[Collected data]
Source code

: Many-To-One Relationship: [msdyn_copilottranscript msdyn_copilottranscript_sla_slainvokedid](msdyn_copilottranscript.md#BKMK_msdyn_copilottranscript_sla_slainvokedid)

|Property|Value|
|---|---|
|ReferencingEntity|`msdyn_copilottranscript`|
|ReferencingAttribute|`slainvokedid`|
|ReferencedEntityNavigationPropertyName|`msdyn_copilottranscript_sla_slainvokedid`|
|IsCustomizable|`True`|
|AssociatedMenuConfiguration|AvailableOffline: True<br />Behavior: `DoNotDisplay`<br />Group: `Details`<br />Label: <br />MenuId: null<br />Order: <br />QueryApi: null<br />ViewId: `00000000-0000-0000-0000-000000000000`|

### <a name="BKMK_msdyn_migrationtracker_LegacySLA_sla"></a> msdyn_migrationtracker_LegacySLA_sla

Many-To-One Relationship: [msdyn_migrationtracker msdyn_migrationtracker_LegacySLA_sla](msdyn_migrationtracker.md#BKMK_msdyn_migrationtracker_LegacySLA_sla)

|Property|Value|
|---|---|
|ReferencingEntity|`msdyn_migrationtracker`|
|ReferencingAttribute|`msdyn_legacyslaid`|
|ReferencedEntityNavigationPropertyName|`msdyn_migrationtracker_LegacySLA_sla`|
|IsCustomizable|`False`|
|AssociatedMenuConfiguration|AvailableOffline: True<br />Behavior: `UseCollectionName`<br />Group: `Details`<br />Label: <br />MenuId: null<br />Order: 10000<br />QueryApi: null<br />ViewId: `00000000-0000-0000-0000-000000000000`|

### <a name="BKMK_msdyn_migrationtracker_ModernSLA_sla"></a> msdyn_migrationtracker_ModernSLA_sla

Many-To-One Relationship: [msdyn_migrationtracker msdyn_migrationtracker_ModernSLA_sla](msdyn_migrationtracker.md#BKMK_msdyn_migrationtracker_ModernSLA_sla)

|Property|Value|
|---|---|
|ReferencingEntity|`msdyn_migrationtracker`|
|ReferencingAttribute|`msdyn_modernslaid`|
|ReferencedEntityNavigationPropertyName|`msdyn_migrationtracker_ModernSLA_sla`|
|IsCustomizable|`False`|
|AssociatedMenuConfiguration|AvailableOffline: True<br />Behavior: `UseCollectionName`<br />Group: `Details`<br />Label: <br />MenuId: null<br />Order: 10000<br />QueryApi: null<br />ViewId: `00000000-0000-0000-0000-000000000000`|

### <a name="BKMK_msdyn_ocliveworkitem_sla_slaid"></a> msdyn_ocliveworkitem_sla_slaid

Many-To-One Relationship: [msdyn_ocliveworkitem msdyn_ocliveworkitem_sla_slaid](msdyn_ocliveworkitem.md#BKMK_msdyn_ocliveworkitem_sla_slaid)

* * *

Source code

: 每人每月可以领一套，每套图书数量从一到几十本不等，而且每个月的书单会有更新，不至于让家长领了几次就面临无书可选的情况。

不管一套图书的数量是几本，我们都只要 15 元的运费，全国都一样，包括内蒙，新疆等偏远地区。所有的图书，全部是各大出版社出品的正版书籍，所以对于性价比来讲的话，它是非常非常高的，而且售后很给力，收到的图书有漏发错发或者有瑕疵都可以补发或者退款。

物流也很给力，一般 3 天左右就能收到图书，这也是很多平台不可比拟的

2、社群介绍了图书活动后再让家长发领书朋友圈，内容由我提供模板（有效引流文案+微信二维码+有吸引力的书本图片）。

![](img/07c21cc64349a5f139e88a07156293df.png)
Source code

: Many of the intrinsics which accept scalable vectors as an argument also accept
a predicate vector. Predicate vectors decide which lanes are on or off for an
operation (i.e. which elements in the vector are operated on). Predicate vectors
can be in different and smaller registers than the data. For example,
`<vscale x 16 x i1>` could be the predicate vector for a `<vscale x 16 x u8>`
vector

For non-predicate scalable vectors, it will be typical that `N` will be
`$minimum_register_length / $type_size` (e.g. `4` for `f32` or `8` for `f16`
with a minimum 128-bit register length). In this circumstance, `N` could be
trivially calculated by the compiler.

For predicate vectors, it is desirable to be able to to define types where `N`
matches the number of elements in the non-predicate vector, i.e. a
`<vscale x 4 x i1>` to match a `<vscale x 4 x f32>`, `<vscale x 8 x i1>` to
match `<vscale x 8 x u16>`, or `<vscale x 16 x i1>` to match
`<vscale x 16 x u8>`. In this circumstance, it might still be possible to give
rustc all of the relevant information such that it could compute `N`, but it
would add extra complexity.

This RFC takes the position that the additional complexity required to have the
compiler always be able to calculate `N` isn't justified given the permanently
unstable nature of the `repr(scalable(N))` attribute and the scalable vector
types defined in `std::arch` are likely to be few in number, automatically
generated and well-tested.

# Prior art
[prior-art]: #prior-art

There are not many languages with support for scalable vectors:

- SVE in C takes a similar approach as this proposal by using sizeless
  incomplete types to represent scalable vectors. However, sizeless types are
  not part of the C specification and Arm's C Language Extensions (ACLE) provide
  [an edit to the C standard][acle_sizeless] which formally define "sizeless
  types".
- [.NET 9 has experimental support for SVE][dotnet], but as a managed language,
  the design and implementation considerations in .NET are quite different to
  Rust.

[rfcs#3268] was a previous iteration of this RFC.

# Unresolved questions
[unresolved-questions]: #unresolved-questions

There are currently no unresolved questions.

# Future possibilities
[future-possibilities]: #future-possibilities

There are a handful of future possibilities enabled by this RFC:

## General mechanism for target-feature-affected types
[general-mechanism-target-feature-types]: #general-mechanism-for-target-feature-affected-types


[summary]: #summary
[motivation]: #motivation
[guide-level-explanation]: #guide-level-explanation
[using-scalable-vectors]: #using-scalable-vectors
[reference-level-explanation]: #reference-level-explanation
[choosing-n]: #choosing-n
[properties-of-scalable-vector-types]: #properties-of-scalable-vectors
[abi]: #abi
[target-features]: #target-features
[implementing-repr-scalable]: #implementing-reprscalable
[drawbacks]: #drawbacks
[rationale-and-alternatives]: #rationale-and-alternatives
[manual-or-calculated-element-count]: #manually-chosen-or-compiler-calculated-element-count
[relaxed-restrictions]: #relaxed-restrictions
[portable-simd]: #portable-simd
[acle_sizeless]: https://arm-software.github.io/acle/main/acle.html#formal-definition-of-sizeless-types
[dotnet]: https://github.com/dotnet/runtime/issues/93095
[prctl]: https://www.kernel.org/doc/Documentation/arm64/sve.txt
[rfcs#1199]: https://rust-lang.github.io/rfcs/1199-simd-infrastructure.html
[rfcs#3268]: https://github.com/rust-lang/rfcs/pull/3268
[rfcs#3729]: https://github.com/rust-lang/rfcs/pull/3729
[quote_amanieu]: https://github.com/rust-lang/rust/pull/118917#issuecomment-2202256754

* * *

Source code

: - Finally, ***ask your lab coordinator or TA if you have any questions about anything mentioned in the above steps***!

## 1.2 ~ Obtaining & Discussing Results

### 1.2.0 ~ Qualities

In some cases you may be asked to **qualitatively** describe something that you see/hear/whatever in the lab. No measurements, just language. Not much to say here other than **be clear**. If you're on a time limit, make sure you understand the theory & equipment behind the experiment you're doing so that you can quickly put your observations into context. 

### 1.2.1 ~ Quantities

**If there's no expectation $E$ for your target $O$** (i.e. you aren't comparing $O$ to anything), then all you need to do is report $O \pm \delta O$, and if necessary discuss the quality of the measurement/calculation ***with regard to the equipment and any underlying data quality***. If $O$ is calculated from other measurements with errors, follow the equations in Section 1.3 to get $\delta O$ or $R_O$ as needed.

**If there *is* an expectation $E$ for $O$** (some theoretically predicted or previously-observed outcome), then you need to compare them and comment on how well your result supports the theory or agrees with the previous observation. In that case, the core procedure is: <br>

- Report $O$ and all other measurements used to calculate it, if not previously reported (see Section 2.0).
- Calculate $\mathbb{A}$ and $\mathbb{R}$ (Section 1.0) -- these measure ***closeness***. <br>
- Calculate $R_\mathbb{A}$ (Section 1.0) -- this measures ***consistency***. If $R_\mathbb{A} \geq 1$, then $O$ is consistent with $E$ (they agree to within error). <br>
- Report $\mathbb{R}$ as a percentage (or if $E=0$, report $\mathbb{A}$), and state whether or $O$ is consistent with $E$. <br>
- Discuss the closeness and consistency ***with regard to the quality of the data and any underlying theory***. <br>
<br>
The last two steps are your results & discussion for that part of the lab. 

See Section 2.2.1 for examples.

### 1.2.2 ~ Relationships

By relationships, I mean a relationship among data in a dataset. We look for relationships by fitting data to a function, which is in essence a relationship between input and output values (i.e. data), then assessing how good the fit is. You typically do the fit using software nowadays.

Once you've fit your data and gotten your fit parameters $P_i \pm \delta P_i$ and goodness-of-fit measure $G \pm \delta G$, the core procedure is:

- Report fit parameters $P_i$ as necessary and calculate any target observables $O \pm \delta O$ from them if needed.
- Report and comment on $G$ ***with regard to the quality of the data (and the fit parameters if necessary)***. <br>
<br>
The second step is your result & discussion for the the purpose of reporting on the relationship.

▶ **What you need to do**: Working from the records above, write out verbatim only the lines from the line containing "trivially calculated by the compiler." through the line containing "[motivation]: #motivation".

▶ **Task output**:
trivially calculated by the compiler.

For predicate vectors, it is desirable to be able to to define types where `N`
matches the number of elements in the non-predicate vector, i.e. a
`<vscale x 4 x i1>` to match a `<vscale x 4 x f32>`, `<vscale x 8 x i1>` to
match `<vscale x 8 x u16>`, or `<vscale x 16 x i1>` to match
`<vscale x 16 x u8>`. In this circumstance, it might still be possible to give
rustc all of the relevant information such that it could compute `N`, but it
would add extra complexity.

This RFC takes the position that the additional complexity required to have the
compiler always be able to calculate `N` isn't justified given the permanently
unstable nature of the `repr(scalable(N))` attribute and the scalable vector
types defined in `std::arch` are likely to be few in number, automatically
generated and well-tested.

# Prior art
[prior-art]: #prior-art

There are not many languages with support for scalable vectors:

- SVE in C takes a similar approach as this proposal by using sizeless
  incomplete types to represent scalable vectors. However, sizeless types are
  not part of the C specification and Arm's C Language Extensions (ACLE) provide
  [an edit to the C standard][acle_sizeless] which formally define "sizeless
  types".
- [.NET 9 has experimental support for SVE][dotnet], but as a managed language,
  the design and implementation considerations in .NET are quite different to
  Rust.

[rfcs#3268] was a previous iteration of this RFC.

# Unresolved questions
[unresolved-questions]: #unresolved-questions

There are currently no unresolved questions.

# Future possibilities
[future-possibilities]: #future-possibilities

There are a handful of future possibilities enabled by this RFC:

## General mechanism for target-feature-affected types
[general-mechanism-target-feature-types]: #general-mechanism-for-target-feature-affected-types


[summary]: #summary
[motivation]: #motivation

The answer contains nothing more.